Hogan enters the governor’s office already admitting the difficulty of fulfilling his promise of cutting spending and taxes while at the same time being constrained by law. Fully 80 percent of the budget is mandated and to undo the mandates would require the kind of parliamentary acrobatics by the Democratic legislature that is nearly impossible as well as unexpected. Another example of fiscal handcuffs: Hogan has said he will attempt to cut tolls but in doing so he could face the wrath of bondholders who could sue the state for compromising their paybacks.
Maryland has what is known in bureaucratese as a “program” budget. Translated, this means that a governor legislates through the budget and sets his priorities through the programs he funds and the levels at which he funds them. So it’s only a few days until Hogan reveals his true leanings and his philosophy about the role of government in the everyday lives and livelihoods of Marylanders. His budget is due two days after he takes office on Jan 21.
Whatever plans Hogan has in his vest pocket have, for the most part, remained private until he takes office, as he promised. But hints of his sense of direction can be read into his staffing and cabinet picks, especially in the critical area of transportation. Hogan described his designated transportation secretary, Pete Rahn, as the “best highway builder in America,” a signal of trepidation among supporters of two proposed mass transit systems.
O’Malley, meanwhile, is taking his resume on the road and, as announced, into the classroom. As he looks toward life after the governorship, it has been reported that he has signed on with a speaker’s bureau in Washington and that he would like to teach a college course or two while he ruminates on his presidential candidacy and other future plans. And, a day after O’Malley advertised his academic interest, it was announced that he will join the faculty of the Johns Hopkins University Carey Business School as a visiting professor.
The most recent poll that included O’Malley showed that only three percent of his home folks say they would like him to be the next Democratic presidential nominee. And only 14 percent say he would make a good president. But the most ominous signal was the recent send-‘em-a-message election: Twenty of Maryland’s 24 subdivisions voted Republican in a state that is more than two-one Democratic. Even the redoubtable Democratic warren of Dundalk turned Republican.

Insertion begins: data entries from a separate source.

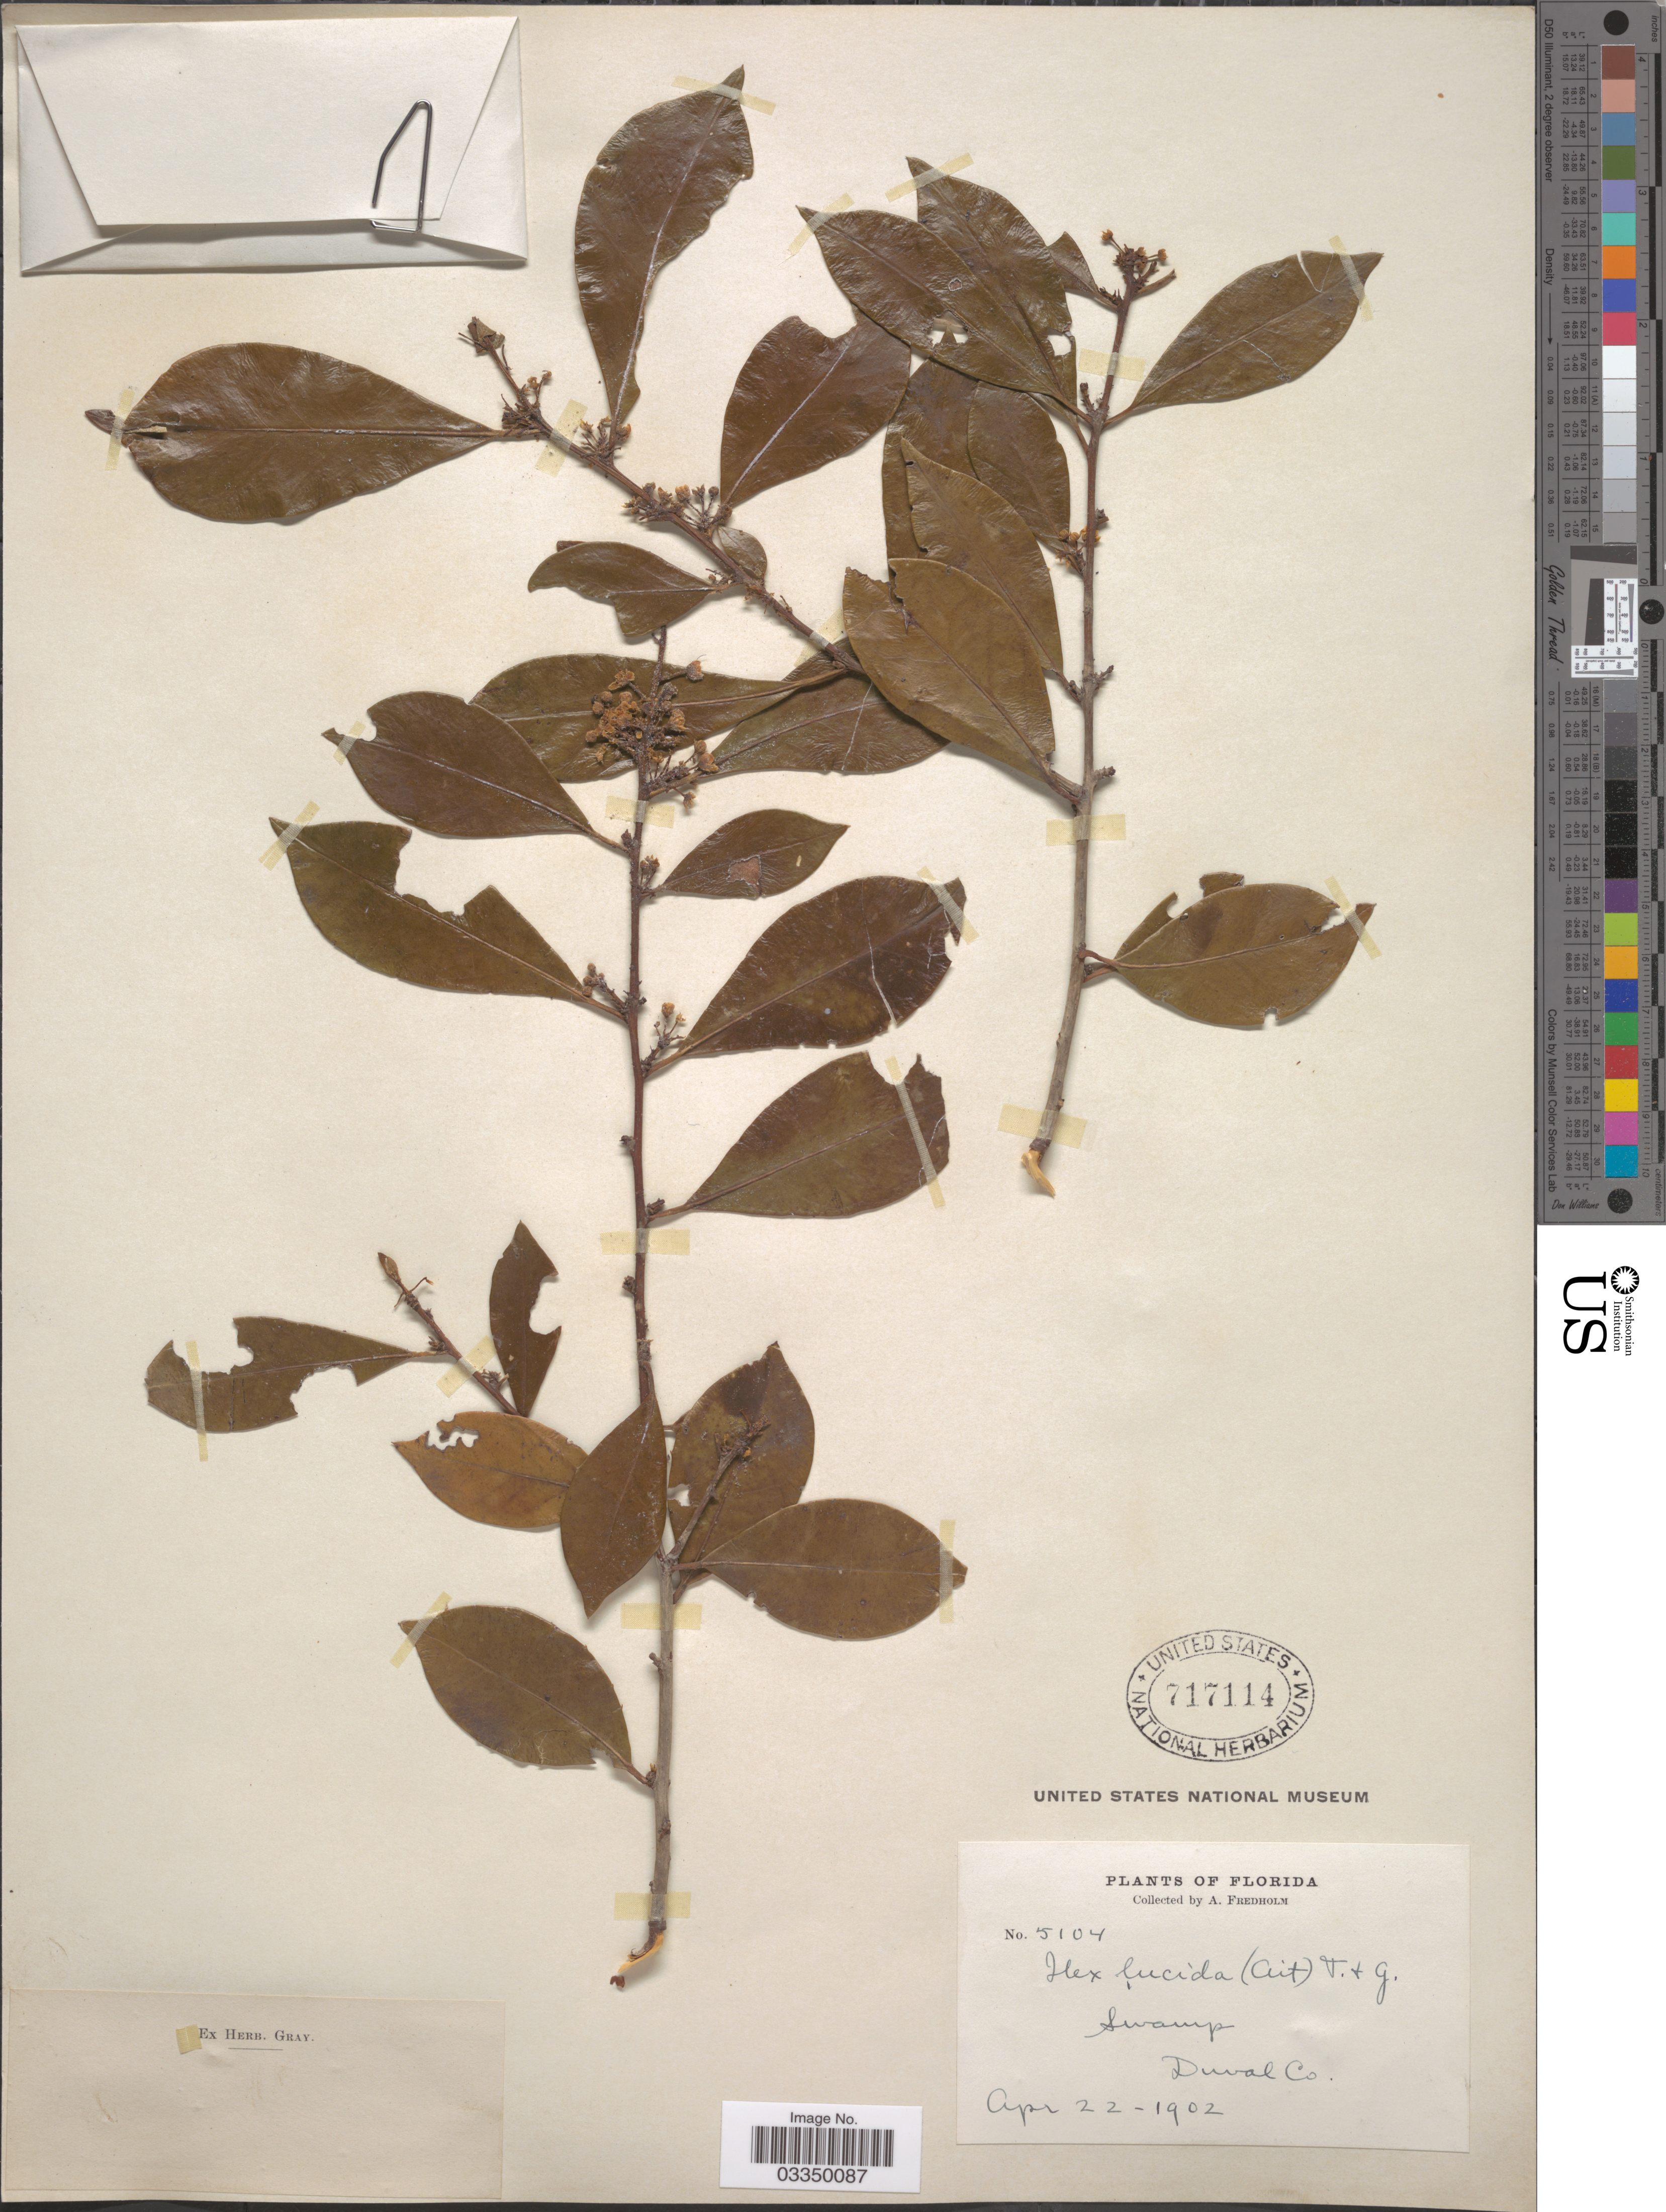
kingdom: Plantae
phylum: Tracheophyta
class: Magnoliopsida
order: Aquifoliales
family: Aquifoliaceae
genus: Ilex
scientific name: Ilex lucida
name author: Torr. & A. Gray ex S. Watson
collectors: A. Fredholm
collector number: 5104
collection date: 1902-04-22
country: United States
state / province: Florida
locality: Duval Co.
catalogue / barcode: US 717114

But O’Malley shrugs off suggestions that he is, in part or in whole, responsible for Brown’s loss.
But those who’ve been around Maryland politics do not sell O’Malley short. He’s a smart politician, cunning and self-absorbed, even at times self-righteous and preachy, who plans moves and leaps ahead. From his days as a Baltimore City Council member he plotted his way to mayor of the city and ultimately to the State House.
The only major impediment between him and a candidacy for the Democratic presidential nomination appears to be the elastic myth of Hillary Clinton. He claims, though, that Clinton is not part of his calculus. And she is looking more and more like last year’s prom date as the party lurches more to the left to fit the profile of someone like Sen. Elizabeth Warren (D-MA).
O’Malley, like him or not, and it’s obvious from the polls and the recent election that a lot of voters don’t, fits the job description as well as anyone among the available Democratic cast of characters. Meantime, he’s available for speeches and is shopping a manuscript about his years in Baltimore. As O’Malley eases into the private life of a citizen, it’s a safe bet that the perk he’ll miss most is his State Police driver. When he gets behind the wheel he’ll have to figure out where all of those roads go that he built.